Do not overeat any sweets or snacks as it will add up to the overall calorie intake. “Try preparing food items at home so that the ingredients can be modified into healthy ones. Replace the maida with whole wheat flour and sugar with organic jaggery. Use skimmed / low fat milk to prepare thandai,” says Shraddha Gadit, senior nutritionist, Gold’s Gym Fitness Institute.
It is very easy to get tempted and go for an extra serving of your delectable sweets but be mindful while eating. “The thumb rule is – to taste everything but stay away from eating too much. Keep a check on your calorie consumption and instead of a full serving, try to take a spoonful to satisfy your taste buds,” says Swatee Sandhan, Senior Dietitian, Jupiter Hospital, Pune.
Have a healthy meal beforehand. “Before going full-throttle on festive mode, eat a salad or a bowl filled with oats which will keep you from starving or overconsumption during the Holi celebration. It will help you to feel fuller for longer,” says Avni Kaul, Nutritionist, Nutri Activania.
“Stay away from sugary cocktails and mocktails - ask for a honey alternative instead,” believes Shriya Wadhwa, nutrition expert, Zama Organics.

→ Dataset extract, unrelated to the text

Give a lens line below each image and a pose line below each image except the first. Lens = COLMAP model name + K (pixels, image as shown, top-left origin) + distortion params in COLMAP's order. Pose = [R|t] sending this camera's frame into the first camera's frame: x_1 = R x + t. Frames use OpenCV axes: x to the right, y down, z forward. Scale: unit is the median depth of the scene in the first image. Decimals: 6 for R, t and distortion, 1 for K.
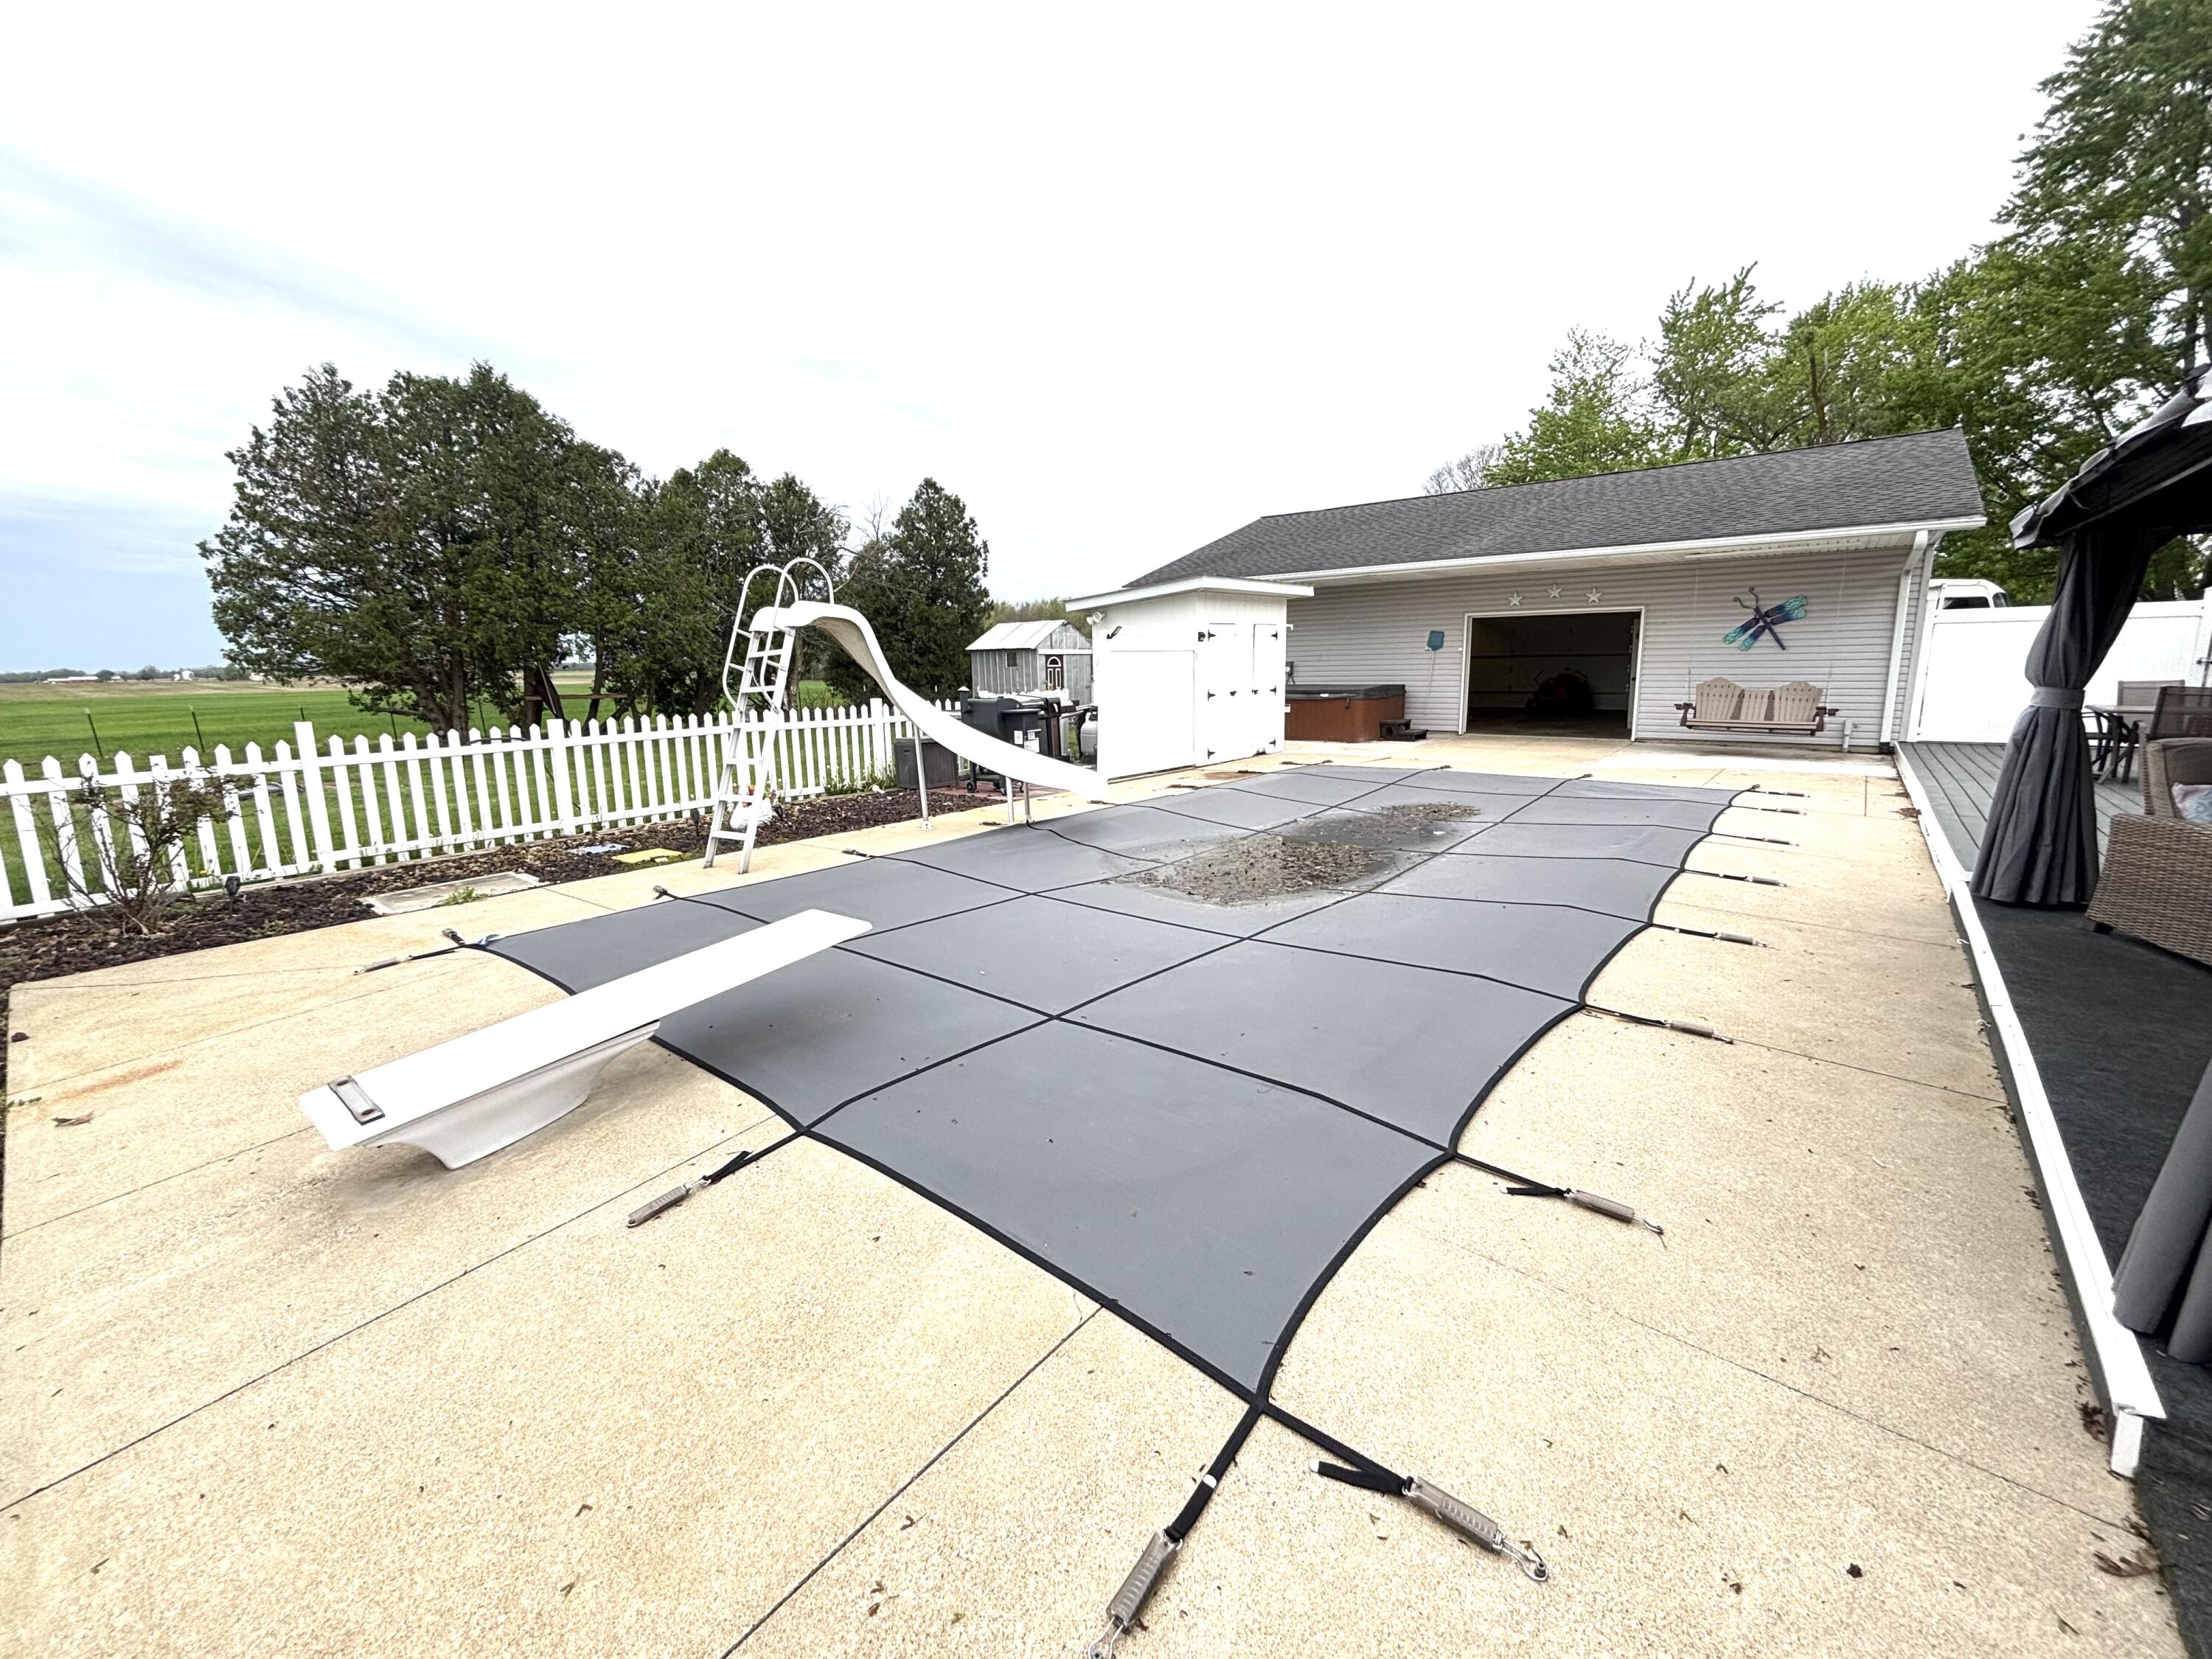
lens RADIAL K [[891.1, 0, 1106.0], [0, 891.1, 829.5], [0, 0, 1]] dist [0.003273, 0.000007]
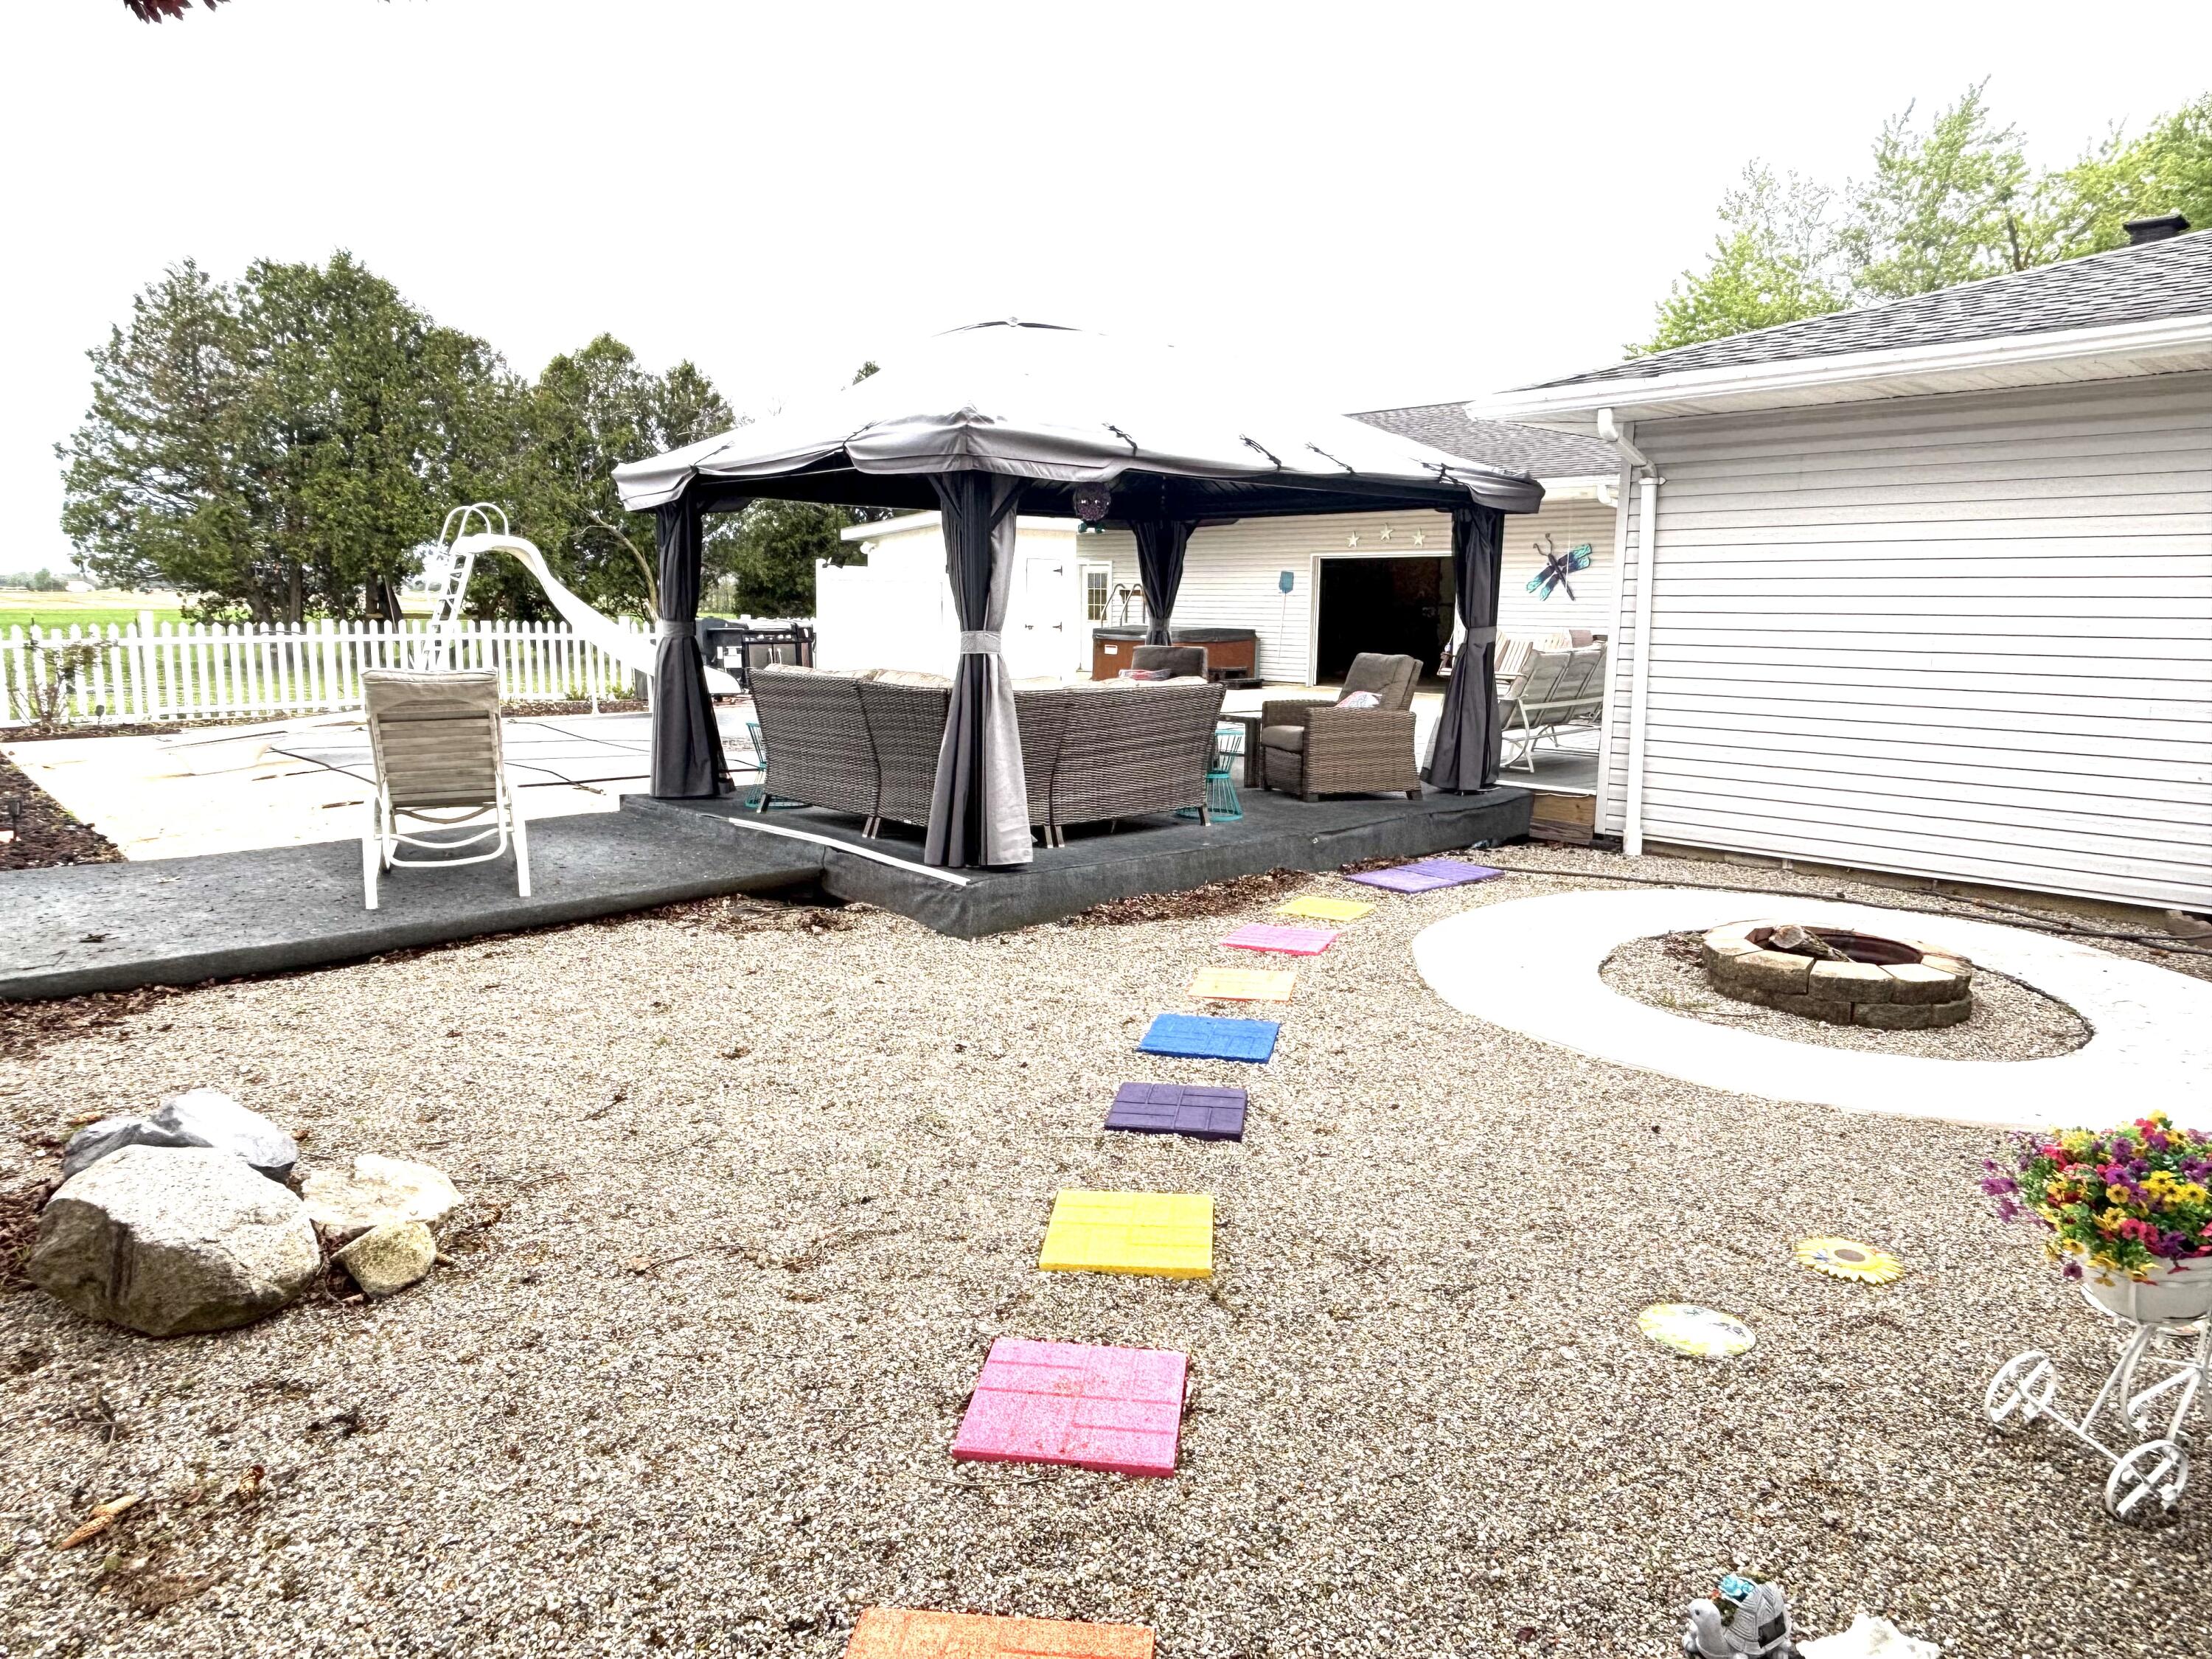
lens RADIAL K [[1436.2, 0, 1095.3], [0, 1436.2, 842.4], [0, 0, 1]] dist [0.007651, -0.003217]
pose [[0.989302, 0.054877, -0.135164, 0.321406], [-0.057875, 0.998155, -0.018350, 0.071828], [0.133908, 0.025977, 0.990653, -0.367861]]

Instead of indulging in unhealthy delicacies one should opt for healthy options this would help achieve the goal of eating right during Holi. “A few healthy options that I’d recommend would be, sprouts bhel, moong dal chilla and hot shakarkandi chaat,” says Seema Jindal Jajodia, nutrition expert, Nourish Organics.
Make sure to have a well-balanced nutrient-dense breakfast rich in antioxidants & vitamin D that consists of healthy fats, protein and fiber, suggests Veronica Kumra, Nutritionist. “This will work as a protective shield for your lungs and your hunger. And make it easier for you to be around food & alcohol and not eat/drink it,” adds Kumra.